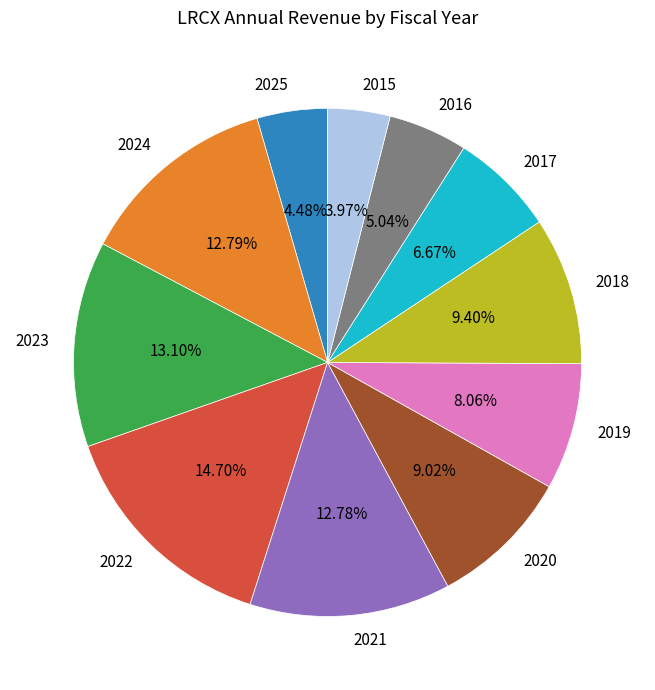

Do 2022 and 2023 together represent more than half of the pie?

No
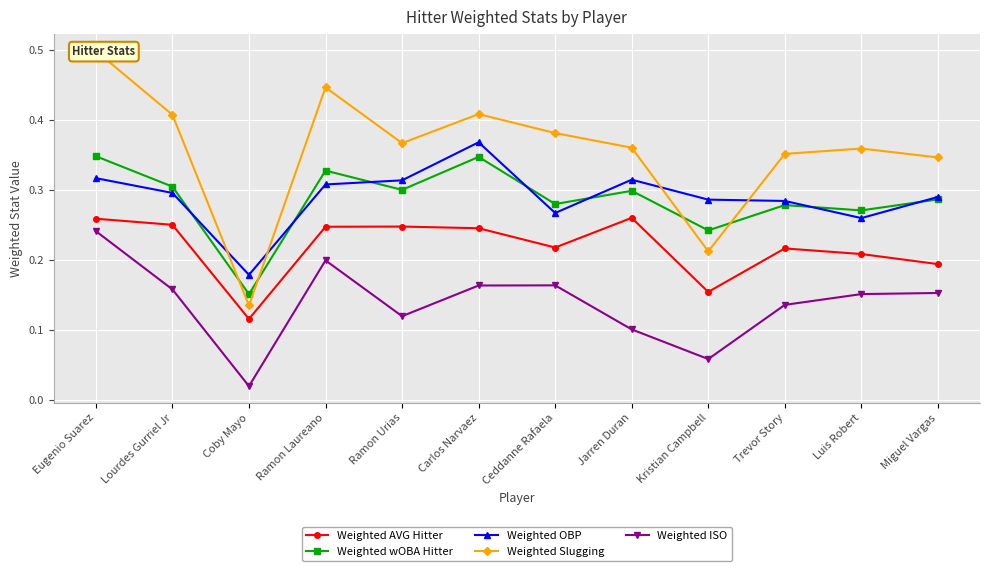

How many lines are shown in the chart?

5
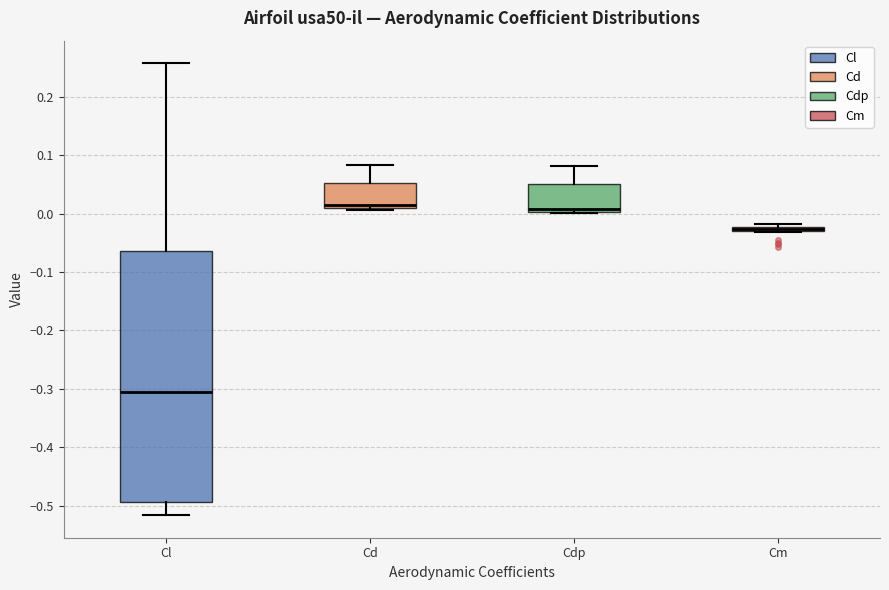

Where is the upper edge of the box for Cd on the y-axis? The values are not printed on the chart, so give them approximately, as read against the axis.

0.05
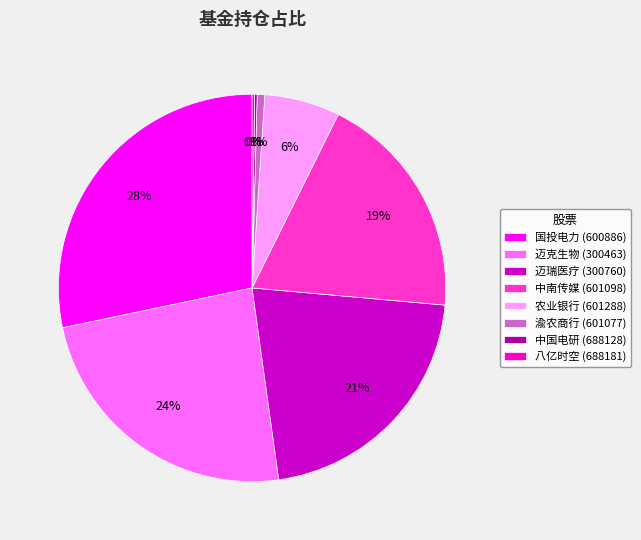

Is there any slice that represents more than half of the pie?

No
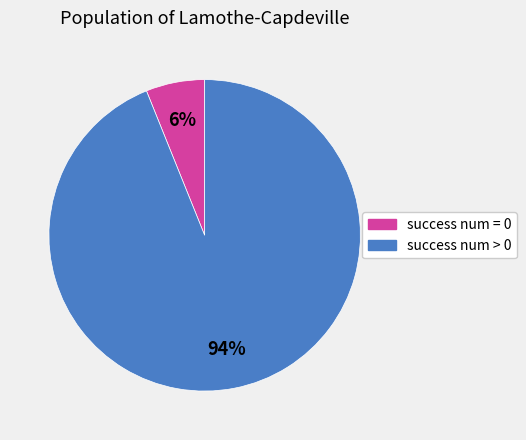

Count the number of slices in the pie.

2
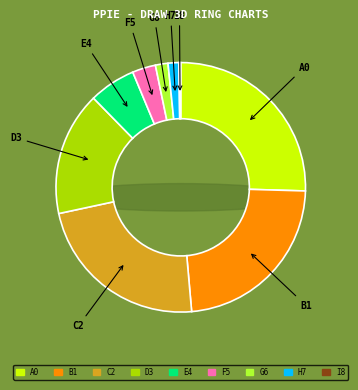

Which has a higher value, 7 or 4?

4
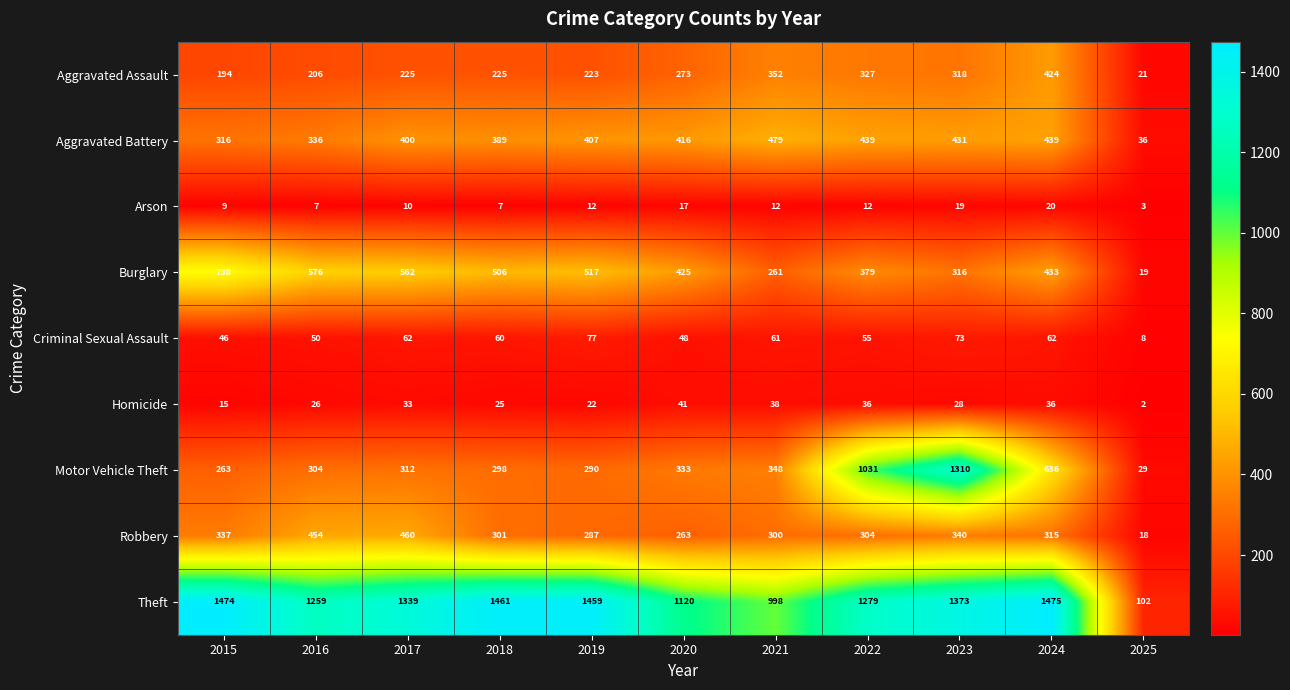

What is the difference between the Homicide values at 2015 and 2016?

11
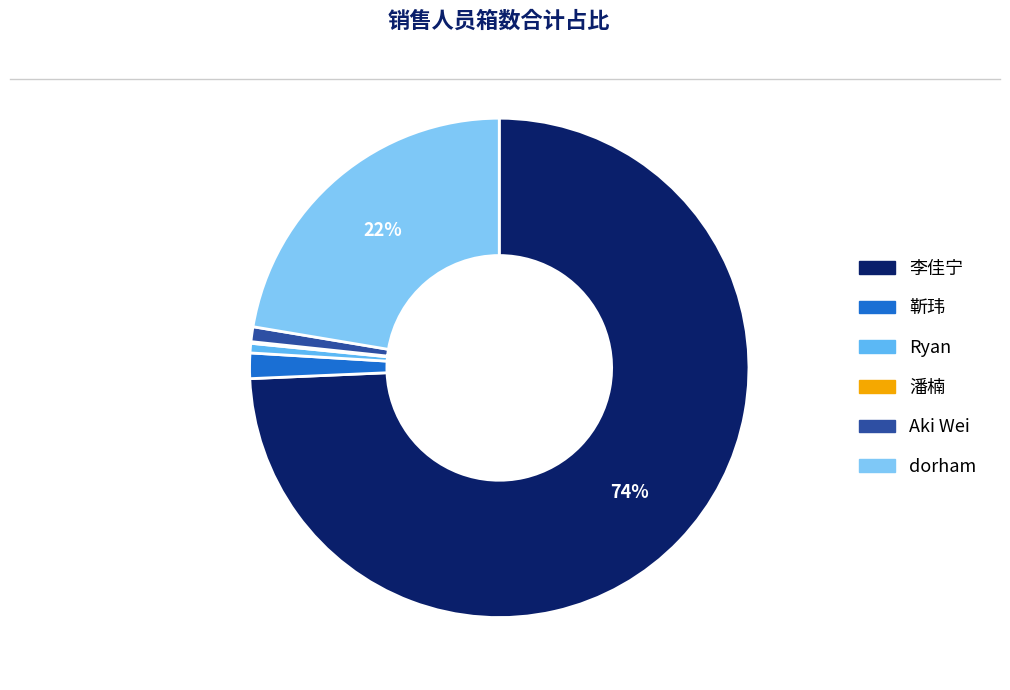

The dorham slice represents 37% of the pie. True or false?

False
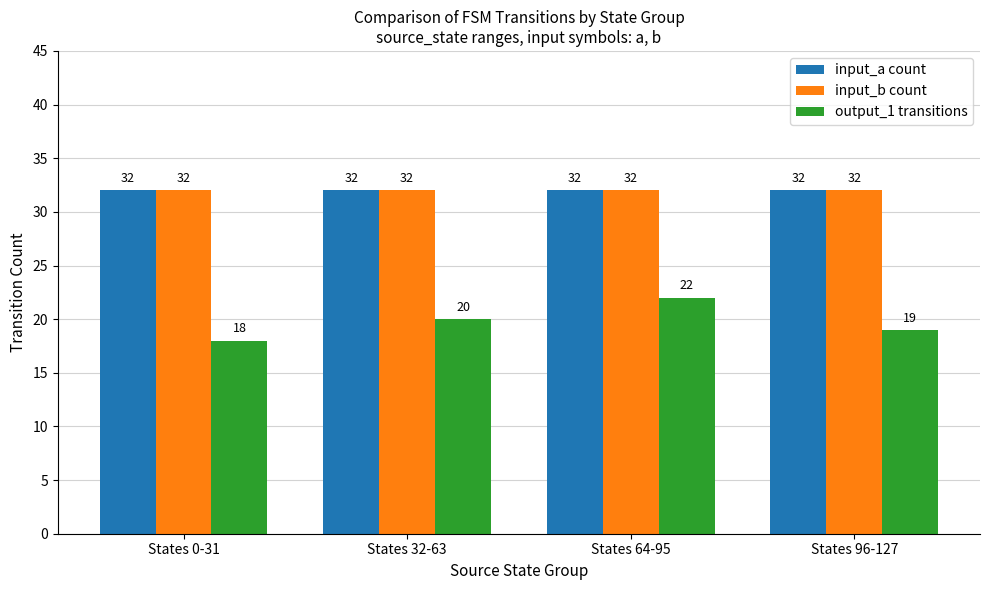

What is the sum of all input_a count values?

128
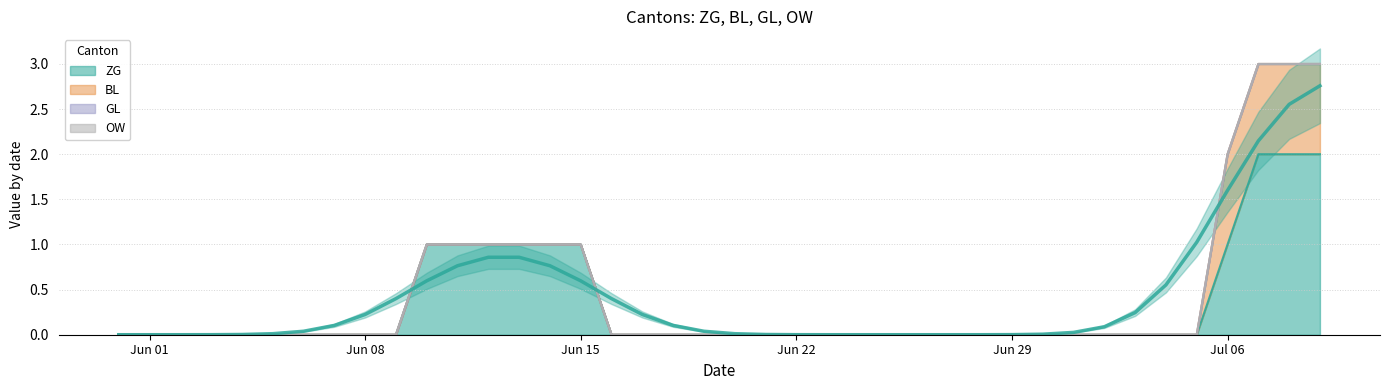

At which label is BL closest to 0?

2020-05-31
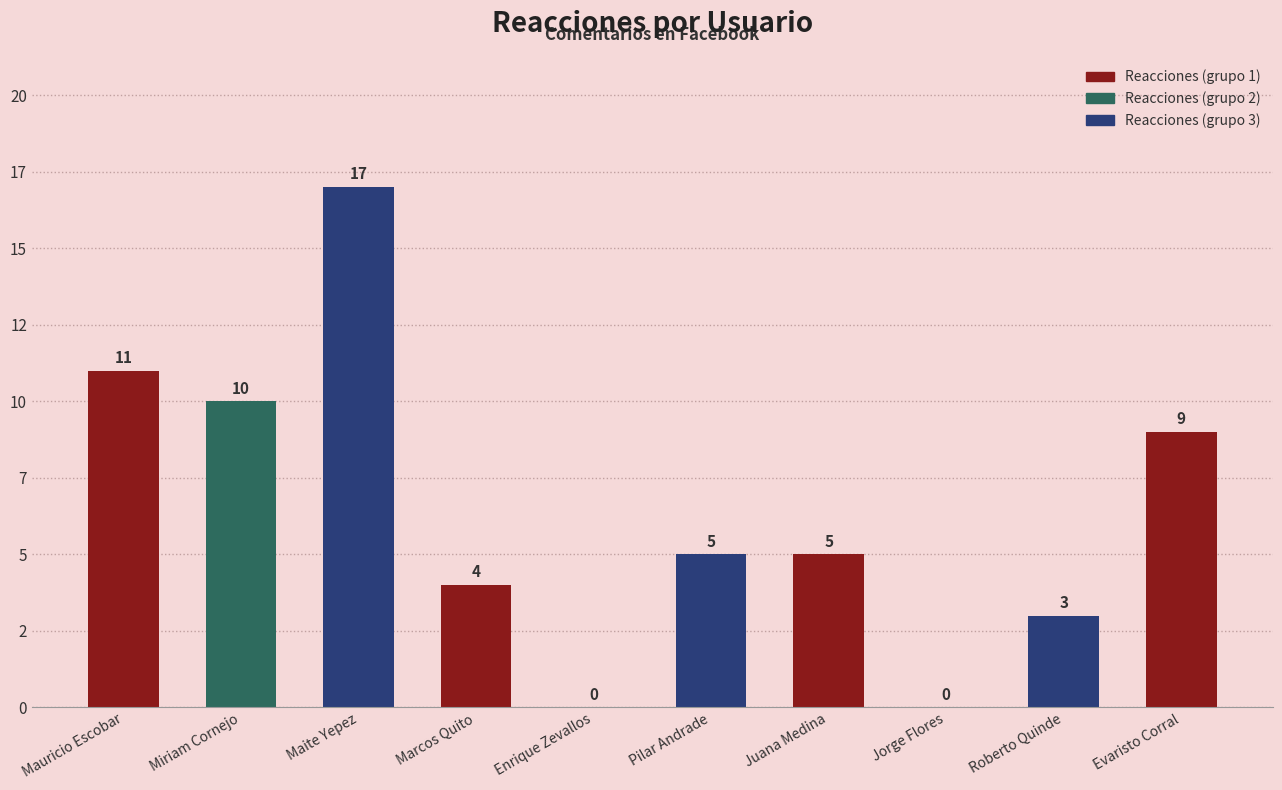

Reading right to left, list all the values displayed in this chart.

Evaristo Corral=9	Roberto Quinde=3	Jorge Flores=0	Juana Medina=5	Pilar Andrade=5	Enrique Zevallos=0	Marcos Quito=4	Maite Yepez=17	Miriam Cornejo=10	Mauricio Escobar=11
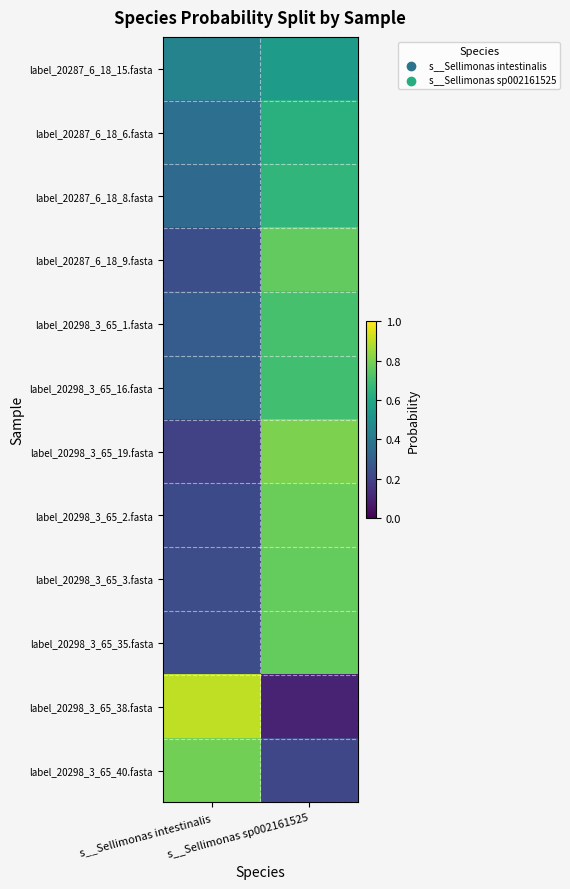

List the series in order of their peak value, highest first.

label_20298_3_65_38.fasta, label_20298_3_65_19.fasta, label_20298_3_65_40.fasta, label_20298_3_65_2.fasta, label_20298_3_65_3.fasta, label_20298_3_65_35.fasta, label_20287_6_18_9.fasta, label_20298_3_65_1.fasta, label_20298_3_65_16.fasta, label_20287_6_18_8.fasta, label_20287_6_18_6.fasta, label_20287_6_18_15.fasta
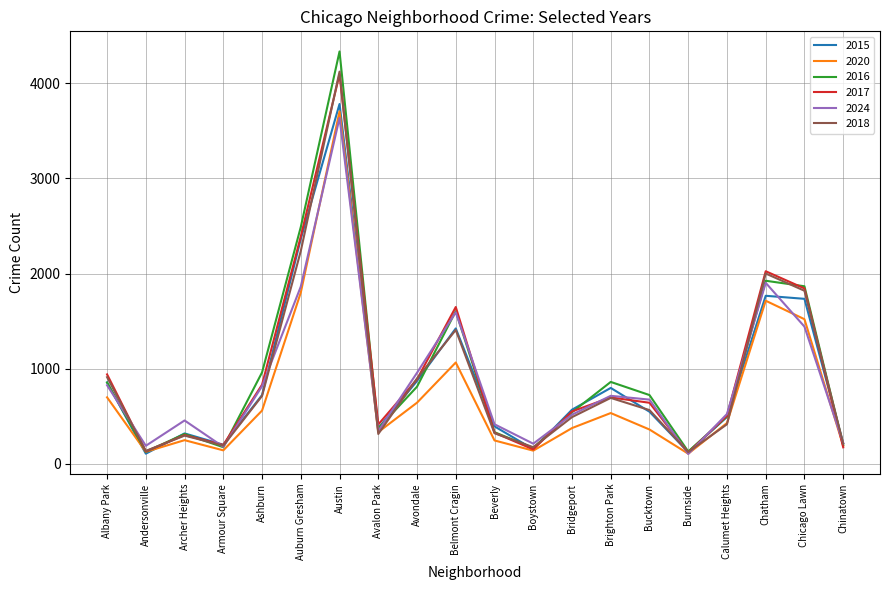

Which label corresponds to the largest value in the chart?

Austin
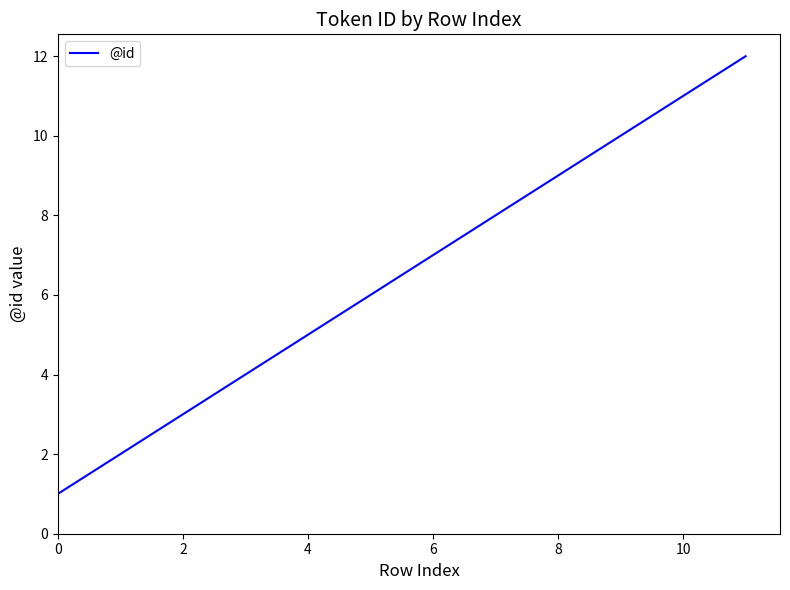

What is the maximum value shown in the chart?

12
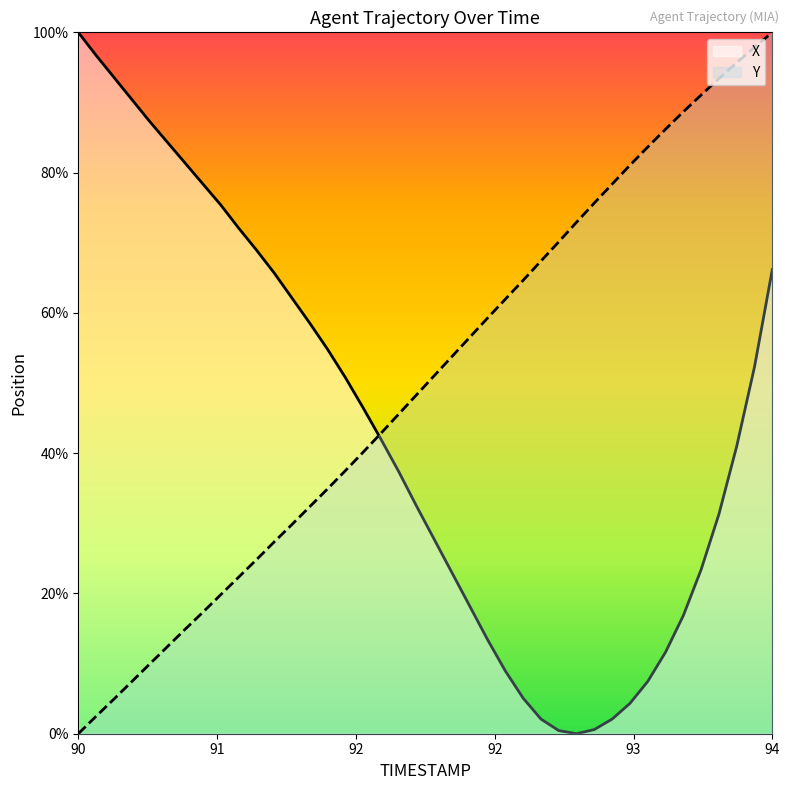

After their last crossing, which series has the higher values: X or Y?

Y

_TASK GOAL_
Repeat all of the lines above word for word, leaving out the pictures.

_EXPECTED ANSWER_
Do 2022 and 2023 together represent more than half of the pie?

No

How many lines are shown in the chart?

5

Where is the upper edge of the box for Cd on the y-axis? The values are not printed on the chart, so give them approximately, as read against the axis.

0.05

Is there any slice that represents more than half of the pie?

No

Count the number of slices in the pie.

2

Which has a higher value, 7 or 4?

4

What is the difference between the Homicide values at 2015 and 2016?

11

The dorham slice represents 37% of the pie. True or false?

False

What is the sum of all input_a count values?

128

At which label is BL closest to 0?

2020-05-31

Reading right to left, list all the values displayed in this chart.

Evaristo Corral=9	Roberto Quinde=3	Jorge Flores=0	Juana Medina=5	Pilar Andrade=5	Enrique Zevallos=0	Marcos Quito=4	Maite Yepez=17	Miriam Cornejo=10	Mauricio Escobar=11

List the series in order of their peak value, highest first.

label_20298_3_65_38.fasta, label_20298_3_65_19.fasta, label_20298_3_65_40.fasta, label_20298_3_65_2.fasta, label_20298_3_65_3.fasta, label_20298_3_65_35.fasta, label_20287_6_18_9.fasta, label_20298_3_65_1.fasta, label_20298_3_65_16.fasta, label_20287_6_18_8.fasta, label_20287_6_18_6.fasta, label_20287_6_18_15.fasta

Which label corresponds to the largest value in the chart?

Austin

What is the maximum value shown in the chart?

12

After their last crossing, which series has the higher values: X or Y?

Y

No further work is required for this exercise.